This is the first really wet day that we have had for a fortnight, but what a day! From morn to dewy eve, a summer's day, and far into the black night, the pitiless rain has poured and poured and poured. I broke the unendurable monotony of gazing from the weeping windows of my seaside lodging, by rushing out wildly and plunging madly into the rainy sea, and got drenched to the skin both going and returning. After changing everything, as people say but don't mean, and thinking I saw something like a break in the dull leaden clouds, I again rushed out, and called on Jones, who has rooms in an adjacent terrace, and, with some difficulty, persuaded him to accompany me to the only billiard table in the miserable place.
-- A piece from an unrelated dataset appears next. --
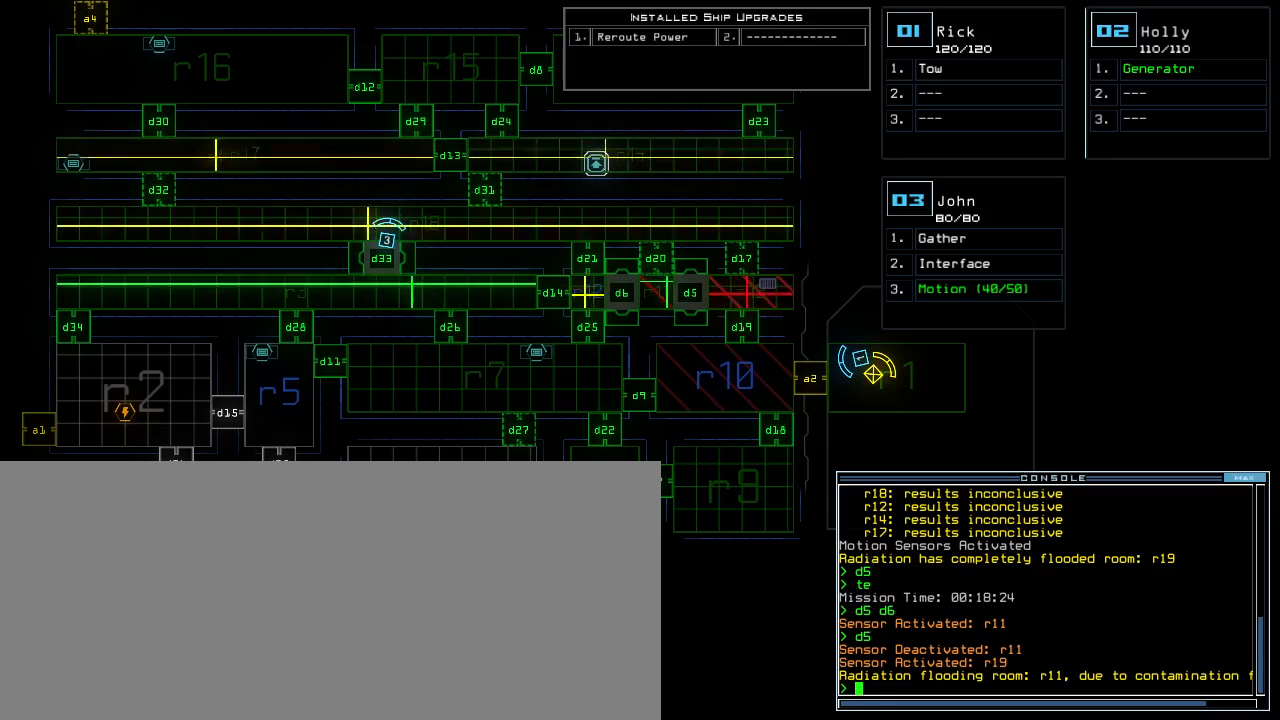
{"keys": [], "events": []}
We both got gloriously wet on our way to this haven of amusement, and were received with the pleasing intelligence that it was engaged by a private party of two, who had taken it until the rain ceased, and, when that most improbable event happened, two other despairing lodgers had secured the reversion. Another rush home, another drenching, another change of everything, except the weather, brought the welcome sight of dinner, over which we fondly lingered for nearly two mortal hours.
But one cannot eat all day long, even at the seaside on a wet day, and accordingly at four o'clock I was again cast upon my own resources.
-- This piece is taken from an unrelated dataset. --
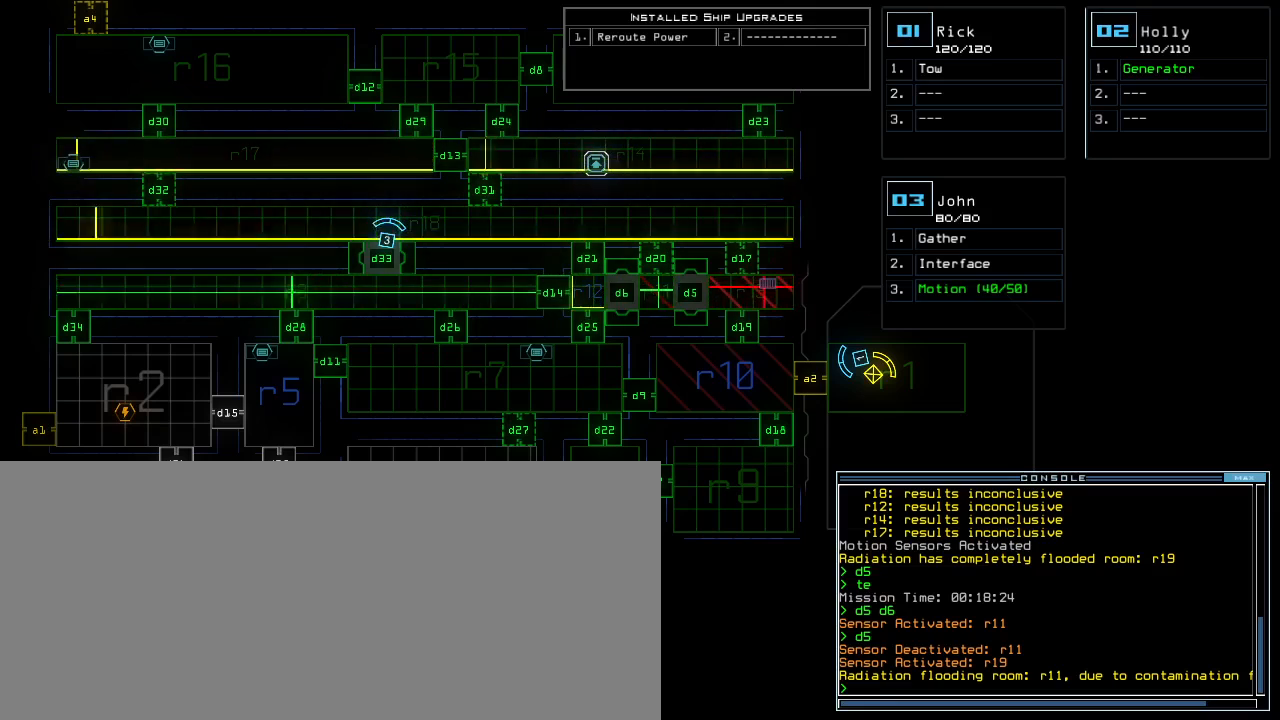
{"keys": ["6"], "events": [[100, "d", "down"], [167, "d", "up"], [500, "6", "down"]]}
I received, I confess, a certain amount of grim satisfaction at seeing Brown—Bumptious Brown, as we call him in the City, he being a common councilman, or a liveryman, or something of that kind—pass by in a fly, with heaps of luggage and children, all looking so depressingly wet,—and if he had not the meanness to bring with him, in a half-dozen hamper,[Pg 82] six bottles of his abominable Gladstone claret! He grinned at me as he passed, like a Chester cat, I think they call that remarkable animal, and I afterwards learnt the reason. He had been speculating for a rise in wheat, and, as he vulgarly said, the rain suited his book, and he only hoped it would last for a week or two! Ah! the selfishness of some men! What cared he about my getting wet through twice in one day, so long as it raised the price of his wretched wheat?
My wife coolly recommended me to read the second volume of a new novel she had got from the Library, called, I think, East Glynne, or some such name, but how can a man read in a room with four stout healthy boys and a baby, especially when the said baby is evidently very uncomfortable, and the four boys are playing at leap-frog? Women have this wonderful faculty, my wife to a remarkable extent. I have often, with unfeigned astonishment, seen her apparently lost in the sentimental troubles of some imaginary heroine, while the noisy domestic realities around her have gone on unheeded.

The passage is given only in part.